[RECORD SET Boundary: Start]

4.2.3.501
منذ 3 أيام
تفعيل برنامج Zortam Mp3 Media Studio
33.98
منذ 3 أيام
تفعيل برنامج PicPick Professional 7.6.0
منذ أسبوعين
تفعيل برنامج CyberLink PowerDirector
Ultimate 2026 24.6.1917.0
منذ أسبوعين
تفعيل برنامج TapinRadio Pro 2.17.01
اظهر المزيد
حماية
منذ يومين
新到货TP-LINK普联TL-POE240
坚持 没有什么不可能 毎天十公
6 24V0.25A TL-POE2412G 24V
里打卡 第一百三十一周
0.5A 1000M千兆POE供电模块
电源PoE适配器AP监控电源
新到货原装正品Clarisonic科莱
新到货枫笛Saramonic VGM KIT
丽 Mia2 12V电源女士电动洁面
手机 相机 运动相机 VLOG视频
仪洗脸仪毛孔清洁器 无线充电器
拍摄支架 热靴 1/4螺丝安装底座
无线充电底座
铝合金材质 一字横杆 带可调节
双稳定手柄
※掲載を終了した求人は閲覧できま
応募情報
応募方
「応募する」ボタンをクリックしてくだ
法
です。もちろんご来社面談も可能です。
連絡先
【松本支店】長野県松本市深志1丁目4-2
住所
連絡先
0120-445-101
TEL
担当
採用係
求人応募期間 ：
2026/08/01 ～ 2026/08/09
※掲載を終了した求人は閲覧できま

[RECORD SET Boundary: End]
[RECORD SET Boundary: Start]

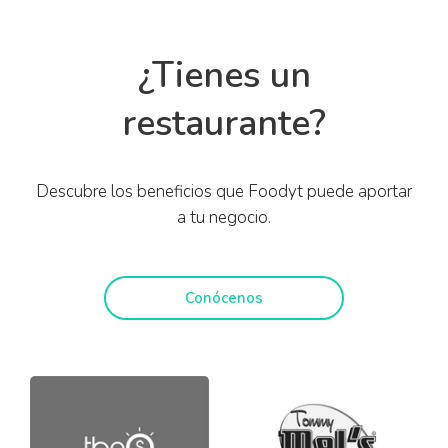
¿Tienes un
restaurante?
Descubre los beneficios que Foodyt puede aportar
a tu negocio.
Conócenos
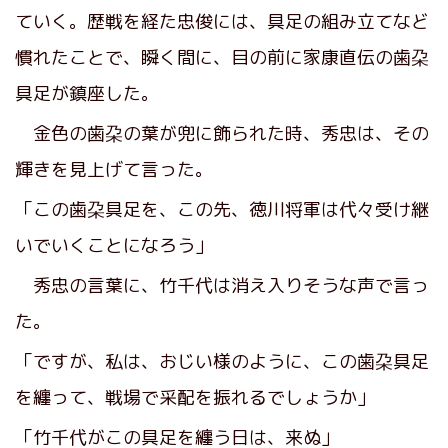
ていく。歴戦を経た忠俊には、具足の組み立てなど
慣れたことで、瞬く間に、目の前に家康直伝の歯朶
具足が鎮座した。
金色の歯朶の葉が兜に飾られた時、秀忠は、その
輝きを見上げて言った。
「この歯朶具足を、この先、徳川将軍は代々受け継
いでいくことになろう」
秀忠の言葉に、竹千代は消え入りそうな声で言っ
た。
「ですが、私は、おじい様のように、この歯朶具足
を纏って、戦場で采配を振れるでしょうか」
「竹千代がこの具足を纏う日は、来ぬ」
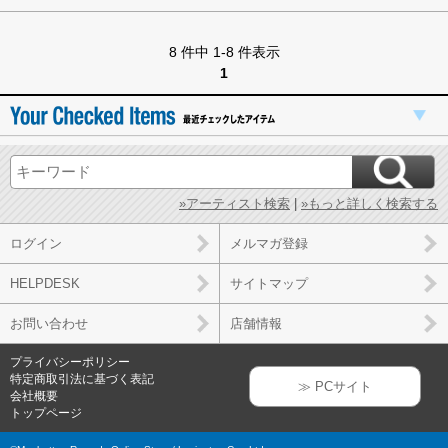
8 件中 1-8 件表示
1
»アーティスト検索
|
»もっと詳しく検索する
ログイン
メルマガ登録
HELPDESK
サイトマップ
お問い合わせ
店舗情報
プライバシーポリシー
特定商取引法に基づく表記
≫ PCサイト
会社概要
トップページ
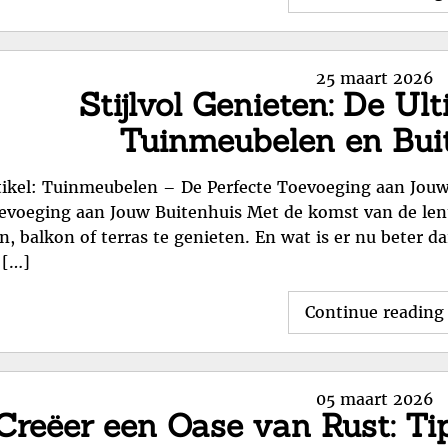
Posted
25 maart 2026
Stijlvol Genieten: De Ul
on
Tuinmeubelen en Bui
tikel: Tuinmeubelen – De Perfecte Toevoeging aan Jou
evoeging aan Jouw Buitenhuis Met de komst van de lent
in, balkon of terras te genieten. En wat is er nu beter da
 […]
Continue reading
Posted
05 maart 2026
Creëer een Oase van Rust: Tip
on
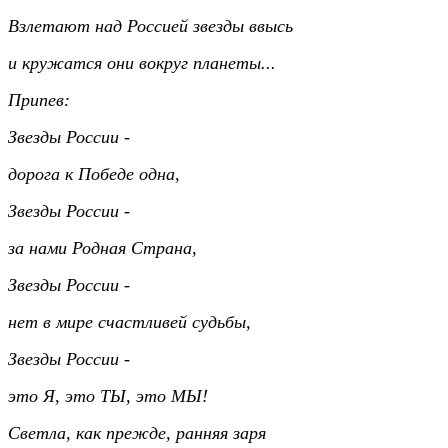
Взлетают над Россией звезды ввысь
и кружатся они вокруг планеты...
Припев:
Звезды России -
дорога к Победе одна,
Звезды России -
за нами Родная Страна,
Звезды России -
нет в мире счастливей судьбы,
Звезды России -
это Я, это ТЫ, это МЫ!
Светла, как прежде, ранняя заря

[RECORD SET Boundary: End]

__YOUR TASK__
What are the lines of the data above that include the string "Tuinmeubelen"? Copy them.

__TASK RESULT__
Tuinmeubelen en Bui
tikel: Tuinmeubelen – De Perfecte Toevoeging aan Jou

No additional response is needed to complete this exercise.